The net effect of the two scenarios is the same. The dictionary object will be retained, and you will need to include a release in the dealloc method of the class.
If this were not correctly handled by the compiler, it would be very hard indeed following the retain/release rules of objective-c.
How would I dealloc a boolean value?
Deallocing it this way below gives me a warning: Incompatible pointer to integer conversion assigning to 'BOOL' (aka 'signed char') from 'void *'
- (void)dealloc {
self.booleanVar = nil;
[super dealloc];
}
Perhaps I should clarify, this is from a simple class inherited from NSObject.
I'm using the self.var = nil pattern that you see in Cocoa Touch classes. Let's say if it was an NSString* instead should I use self.var = nil or [var release] in the deallocmethod? I'm a little confused here.
You don't need to do it. It is not an object. This also explains the warning, as you're trying to assign a nil pointer (that's a NULL for objects basically) to a non-object.
Regarding your second question, yes. You can think of primitive variables as being part of the object, so when it's deallocated the vars will not exist anymore.
But when you have a NSString * in an object, it's just a pointer to another object. If you dealloc the former, the pointer will be deleted, not the NSString. No one might point to it, it's kind of lost in the air, occupying memory. So, before deleting the pointer, if you won't need the object anymore, you send it a release message. That's done in the dealloc method, since it's called to "delete" and object and thus is a good place to delete also every other object that has no use anymore.
You dont need to dealloc a BOOL, since BOOLs are really just a byte, which is a primitive data type. You only need to dealloc objects which have been allocated to memory.
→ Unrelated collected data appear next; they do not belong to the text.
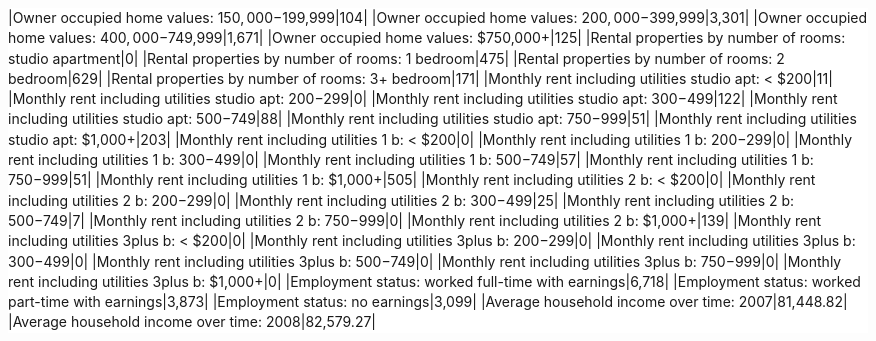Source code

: |Owner occupied home values: $150,000-$199,999|104|
|Owner occupied home values: $200,000-$399,999|3,301|
|Owner occupied home values: $400,000-$749,999|1,671|
|Owner occupied home values: $750,000+|125|
|Rental properties by number of rooms: studio apartment|0|
|Rental properties by number of rooms: 1 bedroom|475|
|Rental properties by number of rooms: 2 bedroom|629|
|Rental properties by number of rooms: 3+ bedroom|171|
|Monthly rent including utilities studio apt: < $200|11|
|Monthly rent including utilities studio apt: $200-$299|0|
|Monthly rent including utilities studio apt: $300-$499|122|
|Monthly rent including utilities studio apt: $500-$749|88|
|Monthly rent including utilities studio apt: $750-$999|51|
|Monthly rent including utilities studio apt: $1,000+|203|
|Monthly rent including utilities 1 b: < $200|0|
|Monthly rent including utilities 1 b: $200-$299|0|
|Monthly rent including utilities 1 b: $300-$499|0|
|Monthly rent including utilities 1 b: $500-$749|57|
|Monthly rent including utilities 1 b: $750-$999|51|
|Monthly rent including utilities 1 b: $1,000+|505|
|Monthly rent including utilities 2 b: < $200|0|
|Monthly rent including utilities 2 b: $200-$299|0|
|Monthly rent including utilities 2 b: $300-$499|25|
|Monthly rent including utilities 2 b: $500-$749|7|
|Monthly rent including utilities 2 b: $750-$999|0|
|Monthly rent including utilities 2 b: $1,000+|139|
|Monthly rent including utilities 3plus b: < $200|0|
|Monthly rent including utilities 3plus b: $200-$299|0|
|Monthly rent including utilities 3plus b: $300-$499|0|
|Monthly rent including utilities 3plus b: $500-$749|0|
|Monthly rent including utilities 3plus b: $750-$999|0|
|Monthly rent including utilities 3plus b: $1,000+|0|
|Employment status: worked full-time with earnings|6,718|
|Employment status: worked part-time with earnings|3,873|
|Employment status: no earnings|3,099|
|Average household income over time: 2007|81,448.82|
|Average household income over time: 2008|82,579.27|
First of all, if booleanVar is just a plain BOOL value, as in it is declared like so:
BOOL booleanVar;
then you do not need to free up any memory associated with it, since that memory is allocated and freed when the class that holds it is allocated and deallocated. So no code for booleanVar in dealloc will be fine.
However, if you are talking about a pointer for a BOOL, defined like so:
BOOL *booleanVar;
and what you want is to set this variable to a non-value, you should set it equal to NULL instead of nil, since NULL is for value pointers and nil is for object pointers (see: NULL vs nil in Objective-C).
However, if what you want is to free up the memory that the BOOL pointer points to, allocated with malloc or realloc, etc, then try the free() C function (see: http://www.cplusplus.com/reference/clibrary/cstdlib/free/).
What would really clear all this up is if you showed us the property declaration for booleanVar in the class interface, which would tell us exactly what you want to do and you would get an answer with complete certitude.